敖逍挑了下嘴角,他被惯坏了,眼高于顶,全然不知这人间司星郎拿出的都是什么宝贝,只一味打量宋汝瓷。
“宋先生这么有诚意……不如亲自去龙宫赔礼。”
“此事说大可大,说小也可小。

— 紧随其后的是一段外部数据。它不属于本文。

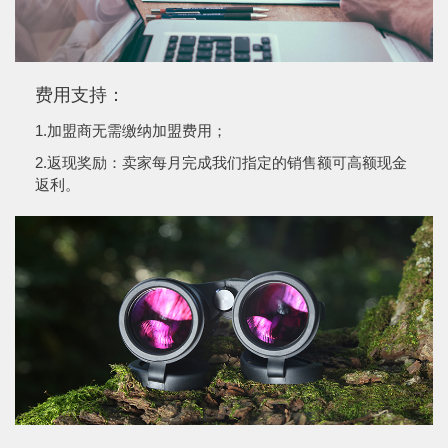
费用支持：
1.加盟商无需缴纳加盟费用；
2.返现奖励：卖家每月完成我们指定的销售额可高额现金
返利。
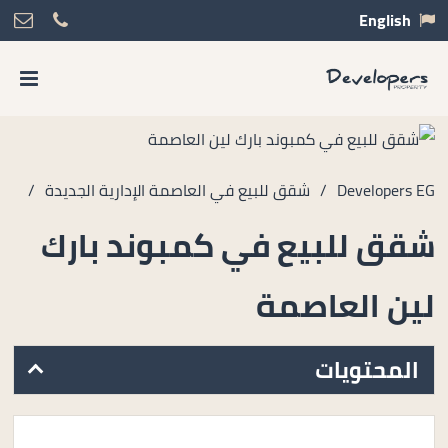
English
Developers EG
/
شقق للبيع في العاصمة الإدارية الجديدة
/
شقق للبيع في كمبوند بارك
لين العاصمة
المحتويات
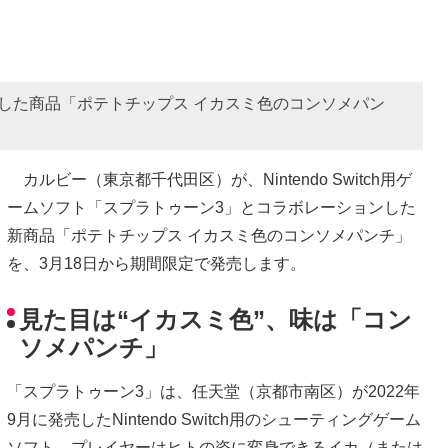
した商品「ポテトチップス イカスミ色のコンソメパン
カルビー（東京都千代田区）が、Nintendo Switch用ゲ
ームソフト「スプラトゥーン3」とコラボレーションした
新商品「ポテトチップス イカスミ色のコンソメパンチ」
を、3月18日から期間限定で発売します。
見た目は“イカスミ色”、味は「コン
ソメパンチ」
「スプラトゥーン3」は、任天堂（京都市南区）が2022年
9月に発売したNintendo Switch用のシューティングゲーム
ソフト。プレイヤーはヒトの姿に変身できるイカ（または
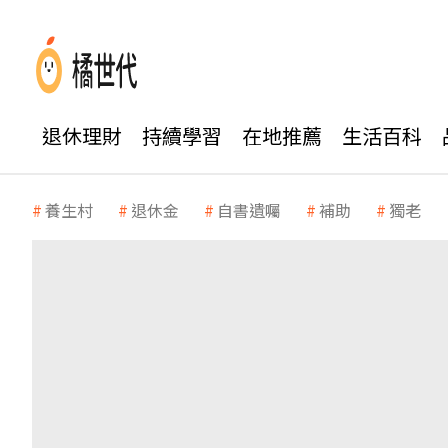
退休理財
持續學習
在地推薦
生活百科
養生村
退休金
自書遺囑
補助
獨老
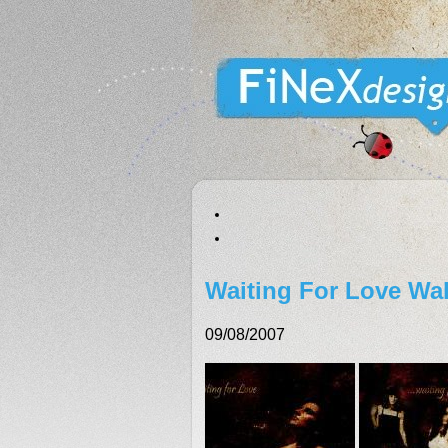
Waiting For Love Wa
09/08/2007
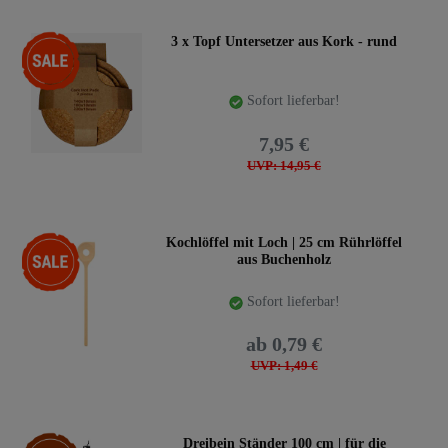
-47%
3 x Topf Untersetzer aus Kork - rund
Sofort lieferbar!
7,95 €
UVP: 14,95 €
-47%
Kochlöffel mit Loch | 25 cm Rührlöffel
aus Buchenholz
Sofort lieferbar!
ab 0,79 €
UVP: 1,49 €
Top-Artikel
Dreibein Ständer 100 cm | für die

”
敖逍玩味地打量着宋厌,踢了踢地上解开的锁链:“如何?你爹孤身一人夜守青灯,日子多清苦,不如随我去龙宫,逍遥快活一番……”
他边说边走近宋汝瓷,绕着轮椅,打量赏玩,又去捞那泛着霜色的发丝。
这次宋厌听懂了。
系统也拦不住,宋厌身上血脉剧烈激荡,竟是硬生生挣脱了刑堂下的禁制,狠狠往敖逍身上唾了一口污血——敖逍脸色剧变,神情瞬间阴冷,拘魂钉剧烈嗡鸣,霎时间飚射向还倒在地上的宋厌。
“敖公子不可!”
负责留守的刑堂弟子大惊,急喝上前想要阻止,却到底晚了一步,余光只见那卖糖葫芦的宋先生神情一厉、调转轮椅,更慌得魂飞魄散。
地动山摇。
刑堂叫剧烈气流显得乱七八糟,石桌石椅俱都崩毁成了废墟,连房顶也裂开条缝。
几块碎裂的乌玉瓦掉下来,砸在地上,崩成齑粉。
胆战心惊睁眼看时,刑堂弟子却愣住。
那老槐树下,每日迎来送往、和气卖糖葫芦的老实凡人摊主,此刻将宋厌护在身后,单手执鞭,布衣袖口无风自动,眉心浅金星砂若隐若现,往日温润的眉眼此刻薄而锋利,像是染血白瓷。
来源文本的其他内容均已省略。